[TASK INPUTS Boundary: Start]

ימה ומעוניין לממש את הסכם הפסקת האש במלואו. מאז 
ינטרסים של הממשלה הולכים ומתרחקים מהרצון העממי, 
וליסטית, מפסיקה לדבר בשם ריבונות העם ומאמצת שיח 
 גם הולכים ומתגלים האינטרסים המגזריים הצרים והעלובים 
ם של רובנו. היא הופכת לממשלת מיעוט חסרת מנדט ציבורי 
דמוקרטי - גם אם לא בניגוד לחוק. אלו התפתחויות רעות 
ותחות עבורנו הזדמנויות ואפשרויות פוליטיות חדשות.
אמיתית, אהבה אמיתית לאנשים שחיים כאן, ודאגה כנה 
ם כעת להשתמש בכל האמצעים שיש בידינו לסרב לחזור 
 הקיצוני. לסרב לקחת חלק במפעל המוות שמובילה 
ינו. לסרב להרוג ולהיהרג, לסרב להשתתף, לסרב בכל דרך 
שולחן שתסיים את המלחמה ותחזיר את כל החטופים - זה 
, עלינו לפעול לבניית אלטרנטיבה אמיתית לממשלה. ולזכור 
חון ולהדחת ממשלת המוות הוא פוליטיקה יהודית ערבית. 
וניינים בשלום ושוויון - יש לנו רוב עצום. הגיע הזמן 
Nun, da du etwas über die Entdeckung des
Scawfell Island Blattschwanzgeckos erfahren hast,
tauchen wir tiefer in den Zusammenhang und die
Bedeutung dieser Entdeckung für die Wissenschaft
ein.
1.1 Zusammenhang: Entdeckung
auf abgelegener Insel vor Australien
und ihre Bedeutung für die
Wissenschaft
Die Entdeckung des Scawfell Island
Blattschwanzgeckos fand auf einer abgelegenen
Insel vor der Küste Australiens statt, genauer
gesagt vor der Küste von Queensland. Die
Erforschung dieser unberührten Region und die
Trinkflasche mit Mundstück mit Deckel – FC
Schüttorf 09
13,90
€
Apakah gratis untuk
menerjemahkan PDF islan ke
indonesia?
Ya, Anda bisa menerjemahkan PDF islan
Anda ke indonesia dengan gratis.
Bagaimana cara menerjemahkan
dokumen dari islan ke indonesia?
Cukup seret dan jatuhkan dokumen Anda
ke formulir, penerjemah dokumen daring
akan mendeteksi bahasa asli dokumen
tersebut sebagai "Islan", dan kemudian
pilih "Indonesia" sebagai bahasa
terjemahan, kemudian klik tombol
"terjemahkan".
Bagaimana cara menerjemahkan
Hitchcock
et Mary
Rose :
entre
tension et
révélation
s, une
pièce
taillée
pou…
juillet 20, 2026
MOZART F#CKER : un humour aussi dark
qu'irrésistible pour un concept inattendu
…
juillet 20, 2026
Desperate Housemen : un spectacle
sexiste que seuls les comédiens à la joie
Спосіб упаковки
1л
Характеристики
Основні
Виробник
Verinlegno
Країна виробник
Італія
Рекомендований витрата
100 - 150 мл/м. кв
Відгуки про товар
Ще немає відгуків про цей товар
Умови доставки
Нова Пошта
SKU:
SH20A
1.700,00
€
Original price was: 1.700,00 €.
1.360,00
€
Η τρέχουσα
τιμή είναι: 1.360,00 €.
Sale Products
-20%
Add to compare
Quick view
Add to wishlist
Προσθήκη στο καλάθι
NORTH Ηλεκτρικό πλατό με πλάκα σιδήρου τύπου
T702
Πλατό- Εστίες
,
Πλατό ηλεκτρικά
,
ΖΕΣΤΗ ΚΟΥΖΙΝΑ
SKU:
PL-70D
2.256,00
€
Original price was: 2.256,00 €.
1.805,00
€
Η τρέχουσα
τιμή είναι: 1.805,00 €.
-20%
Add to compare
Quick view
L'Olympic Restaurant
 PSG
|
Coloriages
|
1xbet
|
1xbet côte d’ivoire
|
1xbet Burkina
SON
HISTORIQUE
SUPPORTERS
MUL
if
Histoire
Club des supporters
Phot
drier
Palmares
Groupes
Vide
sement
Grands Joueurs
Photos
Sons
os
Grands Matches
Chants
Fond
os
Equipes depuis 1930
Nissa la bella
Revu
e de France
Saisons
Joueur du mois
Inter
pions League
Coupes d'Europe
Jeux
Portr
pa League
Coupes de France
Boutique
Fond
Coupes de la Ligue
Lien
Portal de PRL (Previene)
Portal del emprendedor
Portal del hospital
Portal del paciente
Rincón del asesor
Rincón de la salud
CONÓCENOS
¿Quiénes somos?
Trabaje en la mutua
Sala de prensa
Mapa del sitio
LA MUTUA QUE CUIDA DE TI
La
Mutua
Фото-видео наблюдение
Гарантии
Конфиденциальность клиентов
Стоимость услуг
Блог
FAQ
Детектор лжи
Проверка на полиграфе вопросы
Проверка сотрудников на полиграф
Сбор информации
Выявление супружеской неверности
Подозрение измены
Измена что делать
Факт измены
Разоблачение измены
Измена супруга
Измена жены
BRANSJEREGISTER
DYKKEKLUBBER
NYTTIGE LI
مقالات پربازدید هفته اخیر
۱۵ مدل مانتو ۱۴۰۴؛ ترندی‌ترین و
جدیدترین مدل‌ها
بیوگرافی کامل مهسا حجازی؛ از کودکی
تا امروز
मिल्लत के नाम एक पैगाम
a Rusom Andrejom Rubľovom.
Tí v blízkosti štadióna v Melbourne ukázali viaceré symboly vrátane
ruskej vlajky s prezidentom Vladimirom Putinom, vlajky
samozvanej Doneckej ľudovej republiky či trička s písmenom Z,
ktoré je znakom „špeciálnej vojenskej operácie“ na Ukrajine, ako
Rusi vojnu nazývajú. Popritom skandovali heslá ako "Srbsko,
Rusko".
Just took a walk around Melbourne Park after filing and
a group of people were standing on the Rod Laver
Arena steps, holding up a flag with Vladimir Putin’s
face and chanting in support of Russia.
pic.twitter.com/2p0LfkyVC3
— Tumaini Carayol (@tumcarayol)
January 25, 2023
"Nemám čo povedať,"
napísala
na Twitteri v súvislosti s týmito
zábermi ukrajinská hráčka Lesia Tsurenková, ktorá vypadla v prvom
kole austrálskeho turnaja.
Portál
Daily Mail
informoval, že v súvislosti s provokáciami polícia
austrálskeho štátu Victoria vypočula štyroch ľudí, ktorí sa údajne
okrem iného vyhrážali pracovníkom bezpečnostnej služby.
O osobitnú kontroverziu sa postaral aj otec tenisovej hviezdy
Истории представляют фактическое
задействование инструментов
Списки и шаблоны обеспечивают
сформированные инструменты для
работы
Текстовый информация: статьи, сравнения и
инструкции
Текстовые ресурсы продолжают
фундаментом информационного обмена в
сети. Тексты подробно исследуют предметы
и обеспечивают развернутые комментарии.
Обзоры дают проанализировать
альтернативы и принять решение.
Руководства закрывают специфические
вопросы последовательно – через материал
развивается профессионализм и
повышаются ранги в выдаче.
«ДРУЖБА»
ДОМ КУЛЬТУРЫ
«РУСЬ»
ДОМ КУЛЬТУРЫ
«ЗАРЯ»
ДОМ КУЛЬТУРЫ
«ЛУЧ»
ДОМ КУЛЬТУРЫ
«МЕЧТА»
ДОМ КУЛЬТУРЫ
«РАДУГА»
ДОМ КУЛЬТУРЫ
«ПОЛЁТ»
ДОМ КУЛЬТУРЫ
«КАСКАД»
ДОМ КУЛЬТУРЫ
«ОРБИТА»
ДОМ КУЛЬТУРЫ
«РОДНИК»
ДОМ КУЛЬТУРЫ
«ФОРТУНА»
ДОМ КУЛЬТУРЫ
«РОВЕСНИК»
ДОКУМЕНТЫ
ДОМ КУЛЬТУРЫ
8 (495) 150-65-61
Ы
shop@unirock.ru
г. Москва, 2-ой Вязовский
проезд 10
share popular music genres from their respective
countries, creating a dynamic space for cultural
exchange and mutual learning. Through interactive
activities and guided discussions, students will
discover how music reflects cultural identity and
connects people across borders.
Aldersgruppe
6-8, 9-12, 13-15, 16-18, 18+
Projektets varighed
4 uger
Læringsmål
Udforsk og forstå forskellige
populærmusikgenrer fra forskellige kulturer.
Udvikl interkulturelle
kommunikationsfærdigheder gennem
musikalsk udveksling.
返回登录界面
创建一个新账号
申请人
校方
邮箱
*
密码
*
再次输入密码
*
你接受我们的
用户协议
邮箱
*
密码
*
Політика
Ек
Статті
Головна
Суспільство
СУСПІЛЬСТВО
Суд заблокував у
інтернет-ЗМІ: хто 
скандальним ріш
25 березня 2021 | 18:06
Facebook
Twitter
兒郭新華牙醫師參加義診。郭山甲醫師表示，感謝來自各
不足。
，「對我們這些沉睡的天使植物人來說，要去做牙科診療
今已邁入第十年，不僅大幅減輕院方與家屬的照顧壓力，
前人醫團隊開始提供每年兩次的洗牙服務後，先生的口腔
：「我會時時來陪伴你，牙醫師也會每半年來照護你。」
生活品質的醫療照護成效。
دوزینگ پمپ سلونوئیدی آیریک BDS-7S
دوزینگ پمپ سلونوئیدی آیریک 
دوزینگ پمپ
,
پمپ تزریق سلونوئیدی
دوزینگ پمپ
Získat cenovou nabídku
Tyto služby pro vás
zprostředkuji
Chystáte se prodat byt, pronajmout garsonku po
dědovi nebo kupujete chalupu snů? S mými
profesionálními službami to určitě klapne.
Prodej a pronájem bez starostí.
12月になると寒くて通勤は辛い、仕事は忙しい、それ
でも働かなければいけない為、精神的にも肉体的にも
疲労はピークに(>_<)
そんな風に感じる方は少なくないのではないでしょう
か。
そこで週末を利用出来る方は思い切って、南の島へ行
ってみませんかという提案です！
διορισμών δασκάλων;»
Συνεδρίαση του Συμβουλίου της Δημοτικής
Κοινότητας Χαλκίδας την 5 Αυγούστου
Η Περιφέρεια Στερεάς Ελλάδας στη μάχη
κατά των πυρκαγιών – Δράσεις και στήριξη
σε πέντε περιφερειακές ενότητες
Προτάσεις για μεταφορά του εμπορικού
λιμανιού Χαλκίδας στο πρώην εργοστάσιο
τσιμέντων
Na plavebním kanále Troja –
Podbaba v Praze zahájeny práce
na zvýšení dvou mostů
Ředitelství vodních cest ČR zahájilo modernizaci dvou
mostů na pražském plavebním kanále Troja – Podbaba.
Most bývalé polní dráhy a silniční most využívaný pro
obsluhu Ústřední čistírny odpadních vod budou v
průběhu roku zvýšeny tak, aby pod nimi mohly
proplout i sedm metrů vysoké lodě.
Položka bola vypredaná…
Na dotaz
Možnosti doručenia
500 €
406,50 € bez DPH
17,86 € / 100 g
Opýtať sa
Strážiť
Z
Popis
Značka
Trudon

[TASK INPUTS Boundary: End]

(JOB ITEM) Using the entries above, give again exactly the lines from the line holding "Руководства закрывают специфические" through the line holding "populærmusikgenrer fra forskellige kulturer.". Include both end lines and nothing else.

(REPLY TO THE TASK)
Руководства закрывают специфические
вопросы последовательно – через материал
развивается профессионализм и
повышаются ранги в выдаче.
«ДРУЖБА»
ДОМ КУЛЬТУРЫ
«РУСЬ»
ДОМ КУЛЬТУРЫ
«ЗАРЯ»
ДОМ КУЛЬТУРЫ
«ЛУЧ»
ДОМ КУЛЬТУРЫ
«МЕЧТА»
ДОМ КУЛЬТУРЫ
«РАДУГА»
ДОМ КУЛЬТУРЫ
«ПОЛЁТ»
ДОМ КУЛЬТУРЫ
«КАСКАД»
ДОМ КУЛЬТУРЫ
«ОРБИТА»
ДОМ КУЛЬТУРЫ
«РОДНИК»
ДОМ КУЛЬТУРЫ
«ФОРТУНА»
ДОМ КУЛЬТУРЫ
«РОВЕСНИК»
ДОКУМЕНТЫ
ДОМ КУЛЬТУРЫ
8 (495) 150-65-61
Ы
shop@unirock.ru
г. Москва, 2-ой Вязовский
проезд 10
share popular music genres from their respective
countries, creating a dynamic space for cultural
exchange and mutual learning. Through interactive
activities and guided discussions, students will
discover how music reflects cultural identity and
connects people across borders.
Aldersgruppe
6-8, 9-12, 13-15, 16-18, 18+
Projektets varighed
4 uger
Læringsmål
Udforsk og forstå forskellige
populærmusikgenrer fra forskellige kulturer.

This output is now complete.